SOURCE RECORDS: Begin
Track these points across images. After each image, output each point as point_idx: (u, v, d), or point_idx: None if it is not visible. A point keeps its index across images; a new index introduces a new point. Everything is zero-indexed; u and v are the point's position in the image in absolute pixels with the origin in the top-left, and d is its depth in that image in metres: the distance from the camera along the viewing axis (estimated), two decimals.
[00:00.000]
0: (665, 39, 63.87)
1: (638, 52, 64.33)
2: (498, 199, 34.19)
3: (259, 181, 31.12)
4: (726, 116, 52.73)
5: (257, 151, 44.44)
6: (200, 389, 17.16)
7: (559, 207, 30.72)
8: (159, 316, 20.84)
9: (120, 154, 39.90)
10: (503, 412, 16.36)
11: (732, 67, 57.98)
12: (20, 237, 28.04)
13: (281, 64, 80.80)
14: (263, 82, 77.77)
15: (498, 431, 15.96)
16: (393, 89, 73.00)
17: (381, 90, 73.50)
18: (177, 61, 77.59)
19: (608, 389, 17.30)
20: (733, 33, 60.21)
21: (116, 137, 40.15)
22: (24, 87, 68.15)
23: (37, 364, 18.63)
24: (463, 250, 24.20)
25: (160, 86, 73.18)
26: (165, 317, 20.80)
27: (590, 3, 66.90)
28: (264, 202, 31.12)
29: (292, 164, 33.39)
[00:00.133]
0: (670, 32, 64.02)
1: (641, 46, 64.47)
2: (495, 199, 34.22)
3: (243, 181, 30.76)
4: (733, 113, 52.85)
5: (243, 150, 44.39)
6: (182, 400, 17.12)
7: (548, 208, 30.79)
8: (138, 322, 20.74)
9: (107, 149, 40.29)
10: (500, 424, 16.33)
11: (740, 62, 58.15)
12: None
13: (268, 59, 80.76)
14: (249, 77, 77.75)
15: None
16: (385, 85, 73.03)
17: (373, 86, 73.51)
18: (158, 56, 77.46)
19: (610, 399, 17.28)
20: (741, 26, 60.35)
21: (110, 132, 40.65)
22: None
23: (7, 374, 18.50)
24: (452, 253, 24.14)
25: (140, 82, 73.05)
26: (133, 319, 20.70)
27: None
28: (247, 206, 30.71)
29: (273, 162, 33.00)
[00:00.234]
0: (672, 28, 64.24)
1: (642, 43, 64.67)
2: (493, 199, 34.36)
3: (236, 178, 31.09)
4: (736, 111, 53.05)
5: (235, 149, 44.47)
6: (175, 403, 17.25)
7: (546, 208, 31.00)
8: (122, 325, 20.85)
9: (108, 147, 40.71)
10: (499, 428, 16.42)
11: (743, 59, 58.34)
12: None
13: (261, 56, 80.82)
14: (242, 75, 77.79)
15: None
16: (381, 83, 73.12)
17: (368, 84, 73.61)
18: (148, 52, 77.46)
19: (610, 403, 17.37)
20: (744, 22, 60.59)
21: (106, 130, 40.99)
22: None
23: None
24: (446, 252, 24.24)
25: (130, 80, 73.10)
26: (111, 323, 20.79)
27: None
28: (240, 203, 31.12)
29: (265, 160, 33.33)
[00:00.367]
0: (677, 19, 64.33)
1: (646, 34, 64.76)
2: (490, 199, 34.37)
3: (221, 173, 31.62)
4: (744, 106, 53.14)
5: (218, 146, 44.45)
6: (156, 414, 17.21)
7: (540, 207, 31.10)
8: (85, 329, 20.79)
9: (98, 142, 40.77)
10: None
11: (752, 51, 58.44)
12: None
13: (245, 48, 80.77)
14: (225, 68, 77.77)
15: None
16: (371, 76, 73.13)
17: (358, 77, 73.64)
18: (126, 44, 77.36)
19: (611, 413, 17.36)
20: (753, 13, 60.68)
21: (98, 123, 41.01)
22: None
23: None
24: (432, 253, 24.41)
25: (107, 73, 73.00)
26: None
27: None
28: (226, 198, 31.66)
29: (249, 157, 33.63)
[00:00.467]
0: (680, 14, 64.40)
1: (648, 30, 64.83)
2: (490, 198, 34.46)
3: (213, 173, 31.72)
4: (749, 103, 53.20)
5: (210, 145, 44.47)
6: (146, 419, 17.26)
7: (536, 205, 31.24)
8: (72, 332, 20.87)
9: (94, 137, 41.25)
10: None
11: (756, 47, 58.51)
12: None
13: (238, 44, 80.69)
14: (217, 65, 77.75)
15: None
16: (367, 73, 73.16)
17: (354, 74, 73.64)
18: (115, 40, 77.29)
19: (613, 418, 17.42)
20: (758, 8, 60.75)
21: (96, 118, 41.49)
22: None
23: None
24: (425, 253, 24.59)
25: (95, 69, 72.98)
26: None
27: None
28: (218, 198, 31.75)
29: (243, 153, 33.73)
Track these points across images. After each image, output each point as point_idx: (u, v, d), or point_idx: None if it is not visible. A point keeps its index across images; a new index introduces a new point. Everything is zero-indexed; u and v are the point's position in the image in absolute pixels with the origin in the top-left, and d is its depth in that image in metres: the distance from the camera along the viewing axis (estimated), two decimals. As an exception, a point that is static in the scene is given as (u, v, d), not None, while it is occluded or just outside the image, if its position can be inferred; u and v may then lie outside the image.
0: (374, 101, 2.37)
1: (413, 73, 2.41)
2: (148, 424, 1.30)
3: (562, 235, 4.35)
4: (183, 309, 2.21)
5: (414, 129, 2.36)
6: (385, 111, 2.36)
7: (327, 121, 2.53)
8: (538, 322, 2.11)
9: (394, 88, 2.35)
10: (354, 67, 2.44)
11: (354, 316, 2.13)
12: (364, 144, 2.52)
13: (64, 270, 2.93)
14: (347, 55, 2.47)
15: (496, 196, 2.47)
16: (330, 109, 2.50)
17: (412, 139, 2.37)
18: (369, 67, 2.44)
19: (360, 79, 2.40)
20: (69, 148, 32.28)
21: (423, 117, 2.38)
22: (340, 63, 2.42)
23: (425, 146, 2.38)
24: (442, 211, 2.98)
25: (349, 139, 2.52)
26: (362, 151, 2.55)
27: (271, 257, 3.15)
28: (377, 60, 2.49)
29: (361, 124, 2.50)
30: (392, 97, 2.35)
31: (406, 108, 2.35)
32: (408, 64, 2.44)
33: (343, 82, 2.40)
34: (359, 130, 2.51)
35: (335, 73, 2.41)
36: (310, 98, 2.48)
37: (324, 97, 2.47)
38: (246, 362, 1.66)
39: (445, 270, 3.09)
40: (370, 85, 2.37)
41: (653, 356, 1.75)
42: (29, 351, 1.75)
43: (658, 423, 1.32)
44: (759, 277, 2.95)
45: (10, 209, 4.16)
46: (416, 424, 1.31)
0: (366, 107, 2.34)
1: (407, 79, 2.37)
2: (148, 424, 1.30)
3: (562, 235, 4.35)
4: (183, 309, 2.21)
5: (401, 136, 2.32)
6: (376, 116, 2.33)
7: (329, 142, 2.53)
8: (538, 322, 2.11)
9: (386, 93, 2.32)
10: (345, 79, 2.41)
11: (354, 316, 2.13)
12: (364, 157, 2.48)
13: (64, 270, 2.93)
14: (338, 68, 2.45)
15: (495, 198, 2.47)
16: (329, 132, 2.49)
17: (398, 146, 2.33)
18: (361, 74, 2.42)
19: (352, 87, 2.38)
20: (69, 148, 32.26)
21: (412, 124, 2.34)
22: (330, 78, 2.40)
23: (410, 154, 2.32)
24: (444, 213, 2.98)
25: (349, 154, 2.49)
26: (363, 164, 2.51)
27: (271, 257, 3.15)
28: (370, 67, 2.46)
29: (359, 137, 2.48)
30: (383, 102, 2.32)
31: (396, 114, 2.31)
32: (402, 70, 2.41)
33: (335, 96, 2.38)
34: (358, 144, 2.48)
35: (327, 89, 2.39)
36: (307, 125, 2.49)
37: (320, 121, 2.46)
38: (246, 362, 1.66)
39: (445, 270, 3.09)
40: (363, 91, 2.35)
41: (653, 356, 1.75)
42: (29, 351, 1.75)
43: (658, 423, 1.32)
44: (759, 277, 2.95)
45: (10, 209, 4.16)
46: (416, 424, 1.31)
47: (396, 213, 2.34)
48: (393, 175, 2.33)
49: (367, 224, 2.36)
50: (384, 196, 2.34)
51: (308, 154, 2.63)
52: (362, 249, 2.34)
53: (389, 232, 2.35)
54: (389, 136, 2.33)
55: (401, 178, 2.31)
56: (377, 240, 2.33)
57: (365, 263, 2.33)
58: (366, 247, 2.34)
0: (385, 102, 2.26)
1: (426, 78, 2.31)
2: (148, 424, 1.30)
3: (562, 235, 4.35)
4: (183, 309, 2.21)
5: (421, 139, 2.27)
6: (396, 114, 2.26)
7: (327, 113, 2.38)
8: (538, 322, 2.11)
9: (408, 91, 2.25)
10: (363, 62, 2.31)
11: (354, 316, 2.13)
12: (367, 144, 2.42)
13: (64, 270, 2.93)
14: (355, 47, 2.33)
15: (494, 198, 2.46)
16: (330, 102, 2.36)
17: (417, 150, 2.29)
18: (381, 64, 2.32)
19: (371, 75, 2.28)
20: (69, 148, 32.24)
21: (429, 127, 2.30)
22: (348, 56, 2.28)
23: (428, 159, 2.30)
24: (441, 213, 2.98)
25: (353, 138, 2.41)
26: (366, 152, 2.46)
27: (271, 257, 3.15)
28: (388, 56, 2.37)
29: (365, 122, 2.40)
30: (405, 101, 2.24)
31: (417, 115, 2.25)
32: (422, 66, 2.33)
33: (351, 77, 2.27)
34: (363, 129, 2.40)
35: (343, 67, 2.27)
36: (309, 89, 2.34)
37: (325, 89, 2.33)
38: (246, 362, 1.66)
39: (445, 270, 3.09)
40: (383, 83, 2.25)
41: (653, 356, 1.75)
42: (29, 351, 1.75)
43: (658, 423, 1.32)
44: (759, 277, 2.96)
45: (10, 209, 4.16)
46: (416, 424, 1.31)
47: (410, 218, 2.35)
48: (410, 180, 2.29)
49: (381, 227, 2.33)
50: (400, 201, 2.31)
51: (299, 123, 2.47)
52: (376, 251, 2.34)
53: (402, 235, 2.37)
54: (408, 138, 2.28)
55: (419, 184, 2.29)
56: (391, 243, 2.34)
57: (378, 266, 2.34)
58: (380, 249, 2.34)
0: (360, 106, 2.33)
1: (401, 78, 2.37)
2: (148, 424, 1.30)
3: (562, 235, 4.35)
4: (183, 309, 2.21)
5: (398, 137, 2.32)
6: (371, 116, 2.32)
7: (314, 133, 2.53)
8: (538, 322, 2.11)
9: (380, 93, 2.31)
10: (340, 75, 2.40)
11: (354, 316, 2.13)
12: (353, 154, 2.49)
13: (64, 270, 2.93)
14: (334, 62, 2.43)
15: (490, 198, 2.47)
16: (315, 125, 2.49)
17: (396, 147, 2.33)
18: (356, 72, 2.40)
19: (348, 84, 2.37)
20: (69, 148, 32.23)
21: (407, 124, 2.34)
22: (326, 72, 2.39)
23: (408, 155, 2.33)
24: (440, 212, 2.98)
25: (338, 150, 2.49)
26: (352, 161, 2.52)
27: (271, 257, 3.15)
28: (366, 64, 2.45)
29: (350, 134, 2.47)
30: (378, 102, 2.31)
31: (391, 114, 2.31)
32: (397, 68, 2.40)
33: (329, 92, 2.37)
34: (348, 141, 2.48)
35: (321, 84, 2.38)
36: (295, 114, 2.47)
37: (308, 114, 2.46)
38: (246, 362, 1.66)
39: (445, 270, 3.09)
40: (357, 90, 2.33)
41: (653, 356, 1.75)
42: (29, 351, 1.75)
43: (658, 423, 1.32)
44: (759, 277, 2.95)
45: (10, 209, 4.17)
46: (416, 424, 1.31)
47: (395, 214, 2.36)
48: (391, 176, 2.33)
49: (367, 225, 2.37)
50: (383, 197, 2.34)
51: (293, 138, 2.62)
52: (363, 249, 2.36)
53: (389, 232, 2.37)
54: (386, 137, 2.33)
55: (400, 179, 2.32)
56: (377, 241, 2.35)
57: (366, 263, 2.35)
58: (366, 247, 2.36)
SOURCE RECORDS: End
### WHAT THE TASK ASKS
Could you restate, word for word, the lines above from the one with "53: (389, 232, 2.35)" to the one with "57: (365, 263, 2.33)", both included?

### RESPONSE FOR THIS EXERCISE
53: (389, 232, 2.35)
54: (389, 136, 2.33)
55: (401, 178, 2.31)
56: (377, 240, 2.33)
57: (365, 263, 2.33)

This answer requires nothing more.